Critical neuroscience is an approach that addresses these contested issues surrounding the field of cognitive neuroscience from multiple viewpoints. The aim is to engage neuroscientists with researchers in the humanities and social sciences who deal with the implications of brain-based approaches to fields such as education, law, medicine, social policy, business and with the expansion of neuroscience in the University more broadly. Critical neuroscience encourages collaborative approaches to careful assessments of the status quo, longer-term impacts, potentials and problems of cognitive neuroscience within the laboratory and in the various areas of application. The project has been analyzing methods, technologies and theoretical paradigms, while also drawing on history and philosophy of science, anthropology, sociology and cultural studies, and reaching out to include practitioners from medicine, social policy, counseling and science journalism in order to better understand whether and how neuroscience could have value for these other domains.
For this Research Topic, we welcome researchers from these fields to contribute work in all areas of critical neuroscience. Issues to be addressed could include answers to the following questions: Can an interdisciplinary neuroscience informed by research in the humanities deliver on the promises articulated by large-scale agendas that seek to “transform” medicine and “revolutionize” our understanding of ourselves? What are the primary challenges to this ambitious agenda?
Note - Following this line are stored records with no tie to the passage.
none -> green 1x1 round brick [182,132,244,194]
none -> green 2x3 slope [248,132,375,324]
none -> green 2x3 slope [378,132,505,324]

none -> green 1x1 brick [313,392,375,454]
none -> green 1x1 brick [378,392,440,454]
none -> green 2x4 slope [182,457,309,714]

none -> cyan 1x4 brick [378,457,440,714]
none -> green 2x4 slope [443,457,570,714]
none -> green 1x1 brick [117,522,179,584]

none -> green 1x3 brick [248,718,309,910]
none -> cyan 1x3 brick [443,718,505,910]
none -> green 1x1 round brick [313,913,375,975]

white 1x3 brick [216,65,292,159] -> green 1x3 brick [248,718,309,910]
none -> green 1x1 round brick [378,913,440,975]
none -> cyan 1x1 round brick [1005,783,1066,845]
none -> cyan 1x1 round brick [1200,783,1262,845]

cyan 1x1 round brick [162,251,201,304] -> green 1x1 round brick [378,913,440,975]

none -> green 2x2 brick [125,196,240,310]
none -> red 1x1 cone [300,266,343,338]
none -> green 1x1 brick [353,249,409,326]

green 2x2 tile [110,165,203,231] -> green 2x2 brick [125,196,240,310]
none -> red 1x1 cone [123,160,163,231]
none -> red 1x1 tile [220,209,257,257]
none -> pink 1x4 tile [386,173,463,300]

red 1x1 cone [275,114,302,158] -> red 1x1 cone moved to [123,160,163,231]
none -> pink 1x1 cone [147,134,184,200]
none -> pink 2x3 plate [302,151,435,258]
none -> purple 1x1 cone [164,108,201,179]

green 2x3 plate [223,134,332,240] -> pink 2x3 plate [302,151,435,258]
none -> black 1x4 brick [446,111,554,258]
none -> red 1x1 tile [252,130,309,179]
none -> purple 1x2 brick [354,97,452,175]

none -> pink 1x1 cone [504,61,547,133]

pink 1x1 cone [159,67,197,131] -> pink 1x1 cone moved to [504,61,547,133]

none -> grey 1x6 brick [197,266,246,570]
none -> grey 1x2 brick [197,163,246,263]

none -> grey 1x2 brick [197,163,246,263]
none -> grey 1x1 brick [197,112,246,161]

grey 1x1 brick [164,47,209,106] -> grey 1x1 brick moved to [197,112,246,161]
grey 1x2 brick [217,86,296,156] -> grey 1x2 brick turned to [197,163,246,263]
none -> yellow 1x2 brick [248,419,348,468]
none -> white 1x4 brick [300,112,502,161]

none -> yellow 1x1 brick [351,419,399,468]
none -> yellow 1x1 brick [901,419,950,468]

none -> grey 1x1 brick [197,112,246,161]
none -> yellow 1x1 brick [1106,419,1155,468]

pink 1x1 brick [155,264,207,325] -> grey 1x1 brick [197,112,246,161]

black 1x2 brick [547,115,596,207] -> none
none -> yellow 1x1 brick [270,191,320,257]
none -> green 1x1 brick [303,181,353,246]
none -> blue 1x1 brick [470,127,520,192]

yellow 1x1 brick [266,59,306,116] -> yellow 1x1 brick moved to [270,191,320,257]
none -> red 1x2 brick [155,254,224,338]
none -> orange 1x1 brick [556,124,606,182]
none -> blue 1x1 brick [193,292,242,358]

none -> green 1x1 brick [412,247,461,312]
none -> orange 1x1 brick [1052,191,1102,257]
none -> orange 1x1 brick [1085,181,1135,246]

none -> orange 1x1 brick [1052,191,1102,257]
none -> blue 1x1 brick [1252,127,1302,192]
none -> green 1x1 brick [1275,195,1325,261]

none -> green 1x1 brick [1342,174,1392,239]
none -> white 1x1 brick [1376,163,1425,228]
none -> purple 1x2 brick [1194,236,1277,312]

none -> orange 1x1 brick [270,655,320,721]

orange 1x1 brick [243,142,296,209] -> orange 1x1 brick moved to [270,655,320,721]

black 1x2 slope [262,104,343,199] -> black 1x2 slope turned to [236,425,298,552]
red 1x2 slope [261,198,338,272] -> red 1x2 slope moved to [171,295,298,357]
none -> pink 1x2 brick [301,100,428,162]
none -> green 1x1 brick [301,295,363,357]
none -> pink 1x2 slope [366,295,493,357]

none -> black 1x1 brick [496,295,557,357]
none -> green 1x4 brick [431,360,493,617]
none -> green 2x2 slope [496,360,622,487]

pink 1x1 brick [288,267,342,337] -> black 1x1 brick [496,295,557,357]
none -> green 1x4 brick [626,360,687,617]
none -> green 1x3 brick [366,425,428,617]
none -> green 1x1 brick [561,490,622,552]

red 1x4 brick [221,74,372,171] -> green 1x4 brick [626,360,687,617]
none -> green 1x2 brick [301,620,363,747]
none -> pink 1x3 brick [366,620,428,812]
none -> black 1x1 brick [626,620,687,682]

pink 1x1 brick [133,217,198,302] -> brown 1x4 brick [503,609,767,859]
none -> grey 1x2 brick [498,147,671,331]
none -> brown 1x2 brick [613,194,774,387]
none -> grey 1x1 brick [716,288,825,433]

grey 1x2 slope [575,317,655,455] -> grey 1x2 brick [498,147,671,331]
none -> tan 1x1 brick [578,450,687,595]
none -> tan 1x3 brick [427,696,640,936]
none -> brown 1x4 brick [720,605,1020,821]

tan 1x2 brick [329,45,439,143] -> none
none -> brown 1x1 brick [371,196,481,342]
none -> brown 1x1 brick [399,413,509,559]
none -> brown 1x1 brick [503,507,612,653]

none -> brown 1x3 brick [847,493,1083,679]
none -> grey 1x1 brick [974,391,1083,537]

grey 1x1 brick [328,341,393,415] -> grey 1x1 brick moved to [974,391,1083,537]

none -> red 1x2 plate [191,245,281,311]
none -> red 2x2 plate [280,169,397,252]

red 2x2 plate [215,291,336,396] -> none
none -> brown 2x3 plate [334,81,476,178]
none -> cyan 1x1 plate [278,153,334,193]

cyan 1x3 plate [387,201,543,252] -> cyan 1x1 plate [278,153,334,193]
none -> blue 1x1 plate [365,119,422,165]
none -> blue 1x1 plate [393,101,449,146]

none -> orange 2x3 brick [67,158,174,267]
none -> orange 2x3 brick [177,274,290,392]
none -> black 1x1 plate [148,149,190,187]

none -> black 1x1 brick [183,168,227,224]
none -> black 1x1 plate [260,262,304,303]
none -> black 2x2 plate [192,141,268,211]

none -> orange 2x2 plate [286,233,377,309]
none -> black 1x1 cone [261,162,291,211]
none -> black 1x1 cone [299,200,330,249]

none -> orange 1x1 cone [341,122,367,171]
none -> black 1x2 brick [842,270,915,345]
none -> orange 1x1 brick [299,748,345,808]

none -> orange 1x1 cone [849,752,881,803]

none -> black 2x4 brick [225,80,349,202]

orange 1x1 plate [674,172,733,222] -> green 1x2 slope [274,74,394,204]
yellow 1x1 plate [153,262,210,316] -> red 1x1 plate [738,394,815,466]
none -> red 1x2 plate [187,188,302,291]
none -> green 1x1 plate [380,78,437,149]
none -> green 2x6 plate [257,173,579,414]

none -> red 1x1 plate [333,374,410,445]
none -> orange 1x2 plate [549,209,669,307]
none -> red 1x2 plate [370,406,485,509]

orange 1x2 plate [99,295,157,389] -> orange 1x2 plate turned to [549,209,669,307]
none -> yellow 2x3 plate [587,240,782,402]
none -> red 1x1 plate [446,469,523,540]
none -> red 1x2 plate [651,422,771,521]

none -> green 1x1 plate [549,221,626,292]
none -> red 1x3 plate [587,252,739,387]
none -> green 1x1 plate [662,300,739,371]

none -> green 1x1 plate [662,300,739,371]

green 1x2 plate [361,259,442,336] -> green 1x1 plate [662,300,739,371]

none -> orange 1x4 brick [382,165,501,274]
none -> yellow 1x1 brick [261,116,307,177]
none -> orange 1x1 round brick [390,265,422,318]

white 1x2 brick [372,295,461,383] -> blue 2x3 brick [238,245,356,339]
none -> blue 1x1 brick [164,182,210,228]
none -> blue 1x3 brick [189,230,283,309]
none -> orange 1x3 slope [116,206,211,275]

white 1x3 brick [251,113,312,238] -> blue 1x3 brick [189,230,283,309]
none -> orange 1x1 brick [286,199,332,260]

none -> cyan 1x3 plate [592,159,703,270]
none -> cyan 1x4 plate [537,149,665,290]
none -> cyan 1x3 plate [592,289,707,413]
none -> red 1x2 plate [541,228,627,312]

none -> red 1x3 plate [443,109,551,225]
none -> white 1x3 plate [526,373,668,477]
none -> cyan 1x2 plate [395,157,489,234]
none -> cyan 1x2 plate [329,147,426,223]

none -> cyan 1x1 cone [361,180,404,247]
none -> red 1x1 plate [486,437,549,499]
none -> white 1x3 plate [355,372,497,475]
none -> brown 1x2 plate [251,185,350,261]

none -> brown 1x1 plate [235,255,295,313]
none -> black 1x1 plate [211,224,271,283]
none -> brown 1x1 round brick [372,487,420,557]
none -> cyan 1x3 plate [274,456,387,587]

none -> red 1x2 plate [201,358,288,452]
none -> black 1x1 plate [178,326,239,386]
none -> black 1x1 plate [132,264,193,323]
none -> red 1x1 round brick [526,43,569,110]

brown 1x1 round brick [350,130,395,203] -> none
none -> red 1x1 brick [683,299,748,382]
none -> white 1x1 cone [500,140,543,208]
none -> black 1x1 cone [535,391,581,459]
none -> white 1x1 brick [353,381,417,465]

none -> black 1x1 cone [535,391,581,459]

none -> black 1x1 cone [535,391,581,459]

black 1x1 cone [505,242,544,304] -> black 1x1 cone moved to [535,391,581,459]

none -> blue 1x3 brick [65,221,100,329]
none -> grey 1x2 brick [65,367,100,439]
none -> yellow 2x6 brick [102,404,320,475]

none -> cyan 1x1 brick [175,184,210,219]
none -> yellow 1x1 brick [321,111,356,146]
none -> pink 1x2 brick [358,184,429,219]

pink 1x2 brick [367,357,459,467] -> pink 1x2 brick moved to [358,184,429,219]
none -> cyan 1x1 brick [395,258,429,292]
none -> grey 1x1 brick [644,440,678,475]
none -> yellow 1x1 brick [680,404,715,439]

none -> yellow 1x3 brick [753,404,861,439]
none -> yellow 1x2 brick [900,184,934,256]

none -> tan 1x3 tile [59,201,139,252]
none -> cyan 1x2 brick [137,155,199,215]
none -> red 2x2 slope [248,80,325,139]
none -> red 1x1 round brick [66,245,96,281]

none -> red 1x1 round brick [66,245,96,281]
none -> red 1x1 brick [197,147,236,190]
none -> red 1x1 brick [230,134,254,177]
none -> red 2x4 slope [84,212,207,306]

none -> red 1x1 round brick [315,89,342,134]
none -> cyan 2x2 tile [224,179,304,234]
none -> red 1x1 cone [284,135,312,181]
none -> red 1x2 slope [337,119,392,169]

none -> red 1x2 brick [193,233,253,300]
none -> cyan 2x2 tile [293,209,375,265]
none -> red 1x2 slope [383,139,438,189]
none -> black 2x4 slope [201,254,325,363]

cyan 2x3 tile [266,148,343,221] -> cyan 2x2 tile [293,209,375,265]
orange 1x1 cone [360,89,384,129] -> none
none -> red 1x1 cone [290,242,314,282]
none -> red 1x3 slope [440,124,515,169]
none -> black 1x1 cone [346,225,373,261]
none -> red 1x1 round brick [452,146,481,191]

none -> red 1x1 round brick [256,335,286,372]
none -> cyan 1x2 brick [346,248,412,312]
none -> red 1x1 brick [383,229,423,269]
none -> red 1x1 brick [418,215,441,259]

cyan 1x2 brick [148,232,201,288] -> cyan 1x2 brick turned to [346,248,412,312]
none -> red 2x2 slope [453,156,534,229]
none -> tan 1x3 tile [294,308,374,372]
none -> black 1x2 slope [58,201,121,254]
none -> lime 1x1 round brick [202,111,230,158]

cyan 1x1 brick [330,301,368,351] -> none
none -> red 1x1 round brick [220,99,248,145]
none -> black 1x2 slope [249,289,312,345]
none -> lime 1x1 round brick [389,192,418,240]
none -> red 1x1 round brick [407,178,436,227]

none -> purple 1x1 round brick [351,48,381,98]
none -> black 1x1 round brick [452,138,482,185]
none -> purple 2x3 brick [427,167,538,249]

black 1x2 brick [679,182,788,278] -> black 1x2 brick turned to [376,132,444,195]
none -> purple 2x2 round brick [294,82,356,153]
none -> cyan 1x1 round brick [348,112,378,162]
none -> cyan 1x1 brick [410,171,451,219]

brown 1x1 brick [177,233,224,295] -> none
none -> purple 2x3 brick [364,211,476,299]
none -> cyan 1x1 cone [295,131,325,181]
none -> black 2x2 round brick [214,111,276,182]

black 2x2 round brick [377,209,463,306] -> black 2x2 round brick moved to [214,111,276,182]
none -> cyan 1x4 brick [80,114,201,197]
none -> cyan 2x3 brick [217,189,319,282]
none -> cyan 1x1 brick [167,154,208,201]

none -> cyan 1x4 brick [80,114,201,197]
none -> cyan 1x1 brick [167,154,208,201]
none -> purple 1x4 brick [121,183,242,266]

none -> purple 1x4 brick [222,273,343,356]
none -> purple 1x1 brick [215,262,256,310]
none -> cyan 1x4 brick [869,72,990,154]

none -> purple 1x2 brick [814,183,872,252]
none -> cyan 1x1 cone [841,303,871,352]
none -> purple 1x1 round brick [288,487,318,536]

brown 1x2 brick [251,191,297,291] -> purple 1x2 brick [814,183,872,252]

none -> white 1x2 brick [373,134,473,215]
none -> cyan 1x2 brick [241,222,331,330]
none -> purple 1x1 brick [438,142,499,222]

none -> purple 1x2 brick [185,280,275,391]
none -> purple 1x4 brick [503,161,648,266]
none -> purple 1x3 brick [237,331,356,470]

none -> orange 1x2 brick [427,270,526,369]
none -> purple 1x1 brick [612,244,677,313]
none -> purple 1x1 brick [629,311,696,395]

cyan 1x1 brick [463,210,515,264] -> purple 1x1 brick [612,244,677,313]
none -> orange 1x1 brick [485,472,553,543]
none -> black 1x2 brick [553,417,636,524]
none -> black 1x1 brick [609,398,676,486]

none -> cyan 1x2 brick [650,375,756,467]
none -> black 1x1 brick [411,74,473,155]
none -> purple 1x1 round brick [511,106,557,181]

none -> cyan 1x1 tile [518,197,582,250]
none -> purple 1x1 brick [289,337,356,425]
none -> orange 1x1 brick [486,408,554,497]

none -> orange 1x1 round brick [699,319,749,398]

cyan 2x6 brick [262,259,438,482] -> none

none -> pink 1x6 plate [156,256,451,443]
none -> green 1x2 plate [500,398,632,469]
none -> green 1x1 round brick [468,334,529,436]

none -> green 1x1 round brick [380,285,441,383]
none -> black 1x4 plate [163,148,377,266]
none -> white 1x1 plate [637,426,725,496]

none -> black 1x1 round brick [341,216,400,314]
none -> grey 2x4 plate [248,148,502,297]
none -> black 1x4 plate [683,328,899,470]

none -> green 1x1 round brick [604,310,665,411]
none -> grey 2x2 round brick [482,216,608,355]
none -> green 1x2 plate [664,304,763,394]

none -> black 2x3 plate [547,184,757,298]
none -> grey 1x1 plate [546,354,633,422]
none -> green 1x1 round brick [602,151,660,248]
What are the chief technical, methodological and theoretical challenges in cognitive neuroscience for the next decade, and what are the most promising ways to address them? What could we learn from the outcomes of the Human Genome Project? Will neuroimaging continue to be the method of choice in cognitive neuroscience? We encourage experimentalists at the core of the field as much as historians of science, STS scholars and philosophers to contribute. We especially welcome contributions co-authored by scholars from different fields.